2025-07-08 中国科学院(CAS)
AiCE as an AI-informed approach for protein engineering (Image by IGDB)
<関連情報>
- https://english.cas.cn/head/202507/t20250707_1046910.shtml
- https://www.cell.com/cell/abstract/S0092-8674(25)00680-4
構造制約と進化制約を統合した逆フォールディングモデルによるタンパク質進化の進展 Advancing protein evolution with inverse folding models integrating structural and evolutionary constraints
Hongyuan Fei ∙ Yunjia Li ∙ Yijing Liu ∙ Jingjing Wei ∙ Aojie Chen ∙ Caixia Gao
Cell Published:July 7, 2025
DOI:https://doi.org/10.1016/j.cell.2025.06.014
Highlights
- Protein inverse folding models can effectively predict high-fitness mutations
- Structural and evolutionary constraints improve AiCE-driven protein evolution
- AiCE enables the development of precise and efficient base editors
- AiCE supports engineering of proteins with varying sizes, structures, and functions
Summary
Protein engineering enables artificial protein evolution through iterative sequence changes, but current methods often suffer from low success rates and limited cost effectiveness. Here, we present AI-informed constraints for protein engineering (AiCE), an approach that facilitates efficient protein evolution using generic protein inverse folding models, reducing dependence on human heuristics and task-specific models.
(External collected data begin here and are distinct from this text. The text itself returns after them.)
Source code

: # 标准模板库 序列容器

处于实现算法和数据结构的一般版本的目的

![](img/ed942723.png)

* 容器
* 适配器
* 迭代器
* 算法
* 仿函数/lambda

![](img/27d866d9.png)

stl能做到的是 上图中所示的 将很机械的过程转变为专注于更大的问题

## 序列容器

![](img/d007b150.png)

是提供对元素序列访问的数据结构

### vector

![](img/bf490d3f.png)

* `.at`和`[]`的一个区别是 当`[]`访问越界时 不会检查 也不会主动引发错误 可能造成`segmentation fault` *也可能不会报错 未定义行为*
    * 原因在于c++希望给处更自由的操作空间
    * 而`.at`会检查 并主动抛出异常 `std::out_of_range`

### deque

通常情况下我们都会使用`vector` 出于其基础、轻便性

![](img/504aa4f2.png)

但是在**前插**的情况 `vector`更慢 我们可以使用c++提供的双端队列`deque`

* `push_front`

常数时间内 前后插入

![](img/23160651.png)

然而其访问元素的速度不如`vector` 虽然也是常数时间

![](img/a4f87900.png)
By sampling sequences from inverse folding models and integrating structural and evolutionary constraints, AiCE identifies high-fitness single and multi-mutations. We applied AiCE to eight protein engineering tasks, including deaminases, a nuclear localization sequence, nucleases, and a reverse transcriptase, spanning proteins from tens to thousands of residues, with success rates of 11%–88%. We also developed base editors for precision medicine and agriculture, including enABE8e (5-bp window), enSdd6-CBE (1.3-fold improved fidelity), and enDdd1-DdCBE (up to 14.3-fold enhanced mitochondrial activity). These results demonstrate that AiCE is a versatile, user-friendly mutation-design method that outperforms conventional approaches in efficiency, scalability, and generalizability.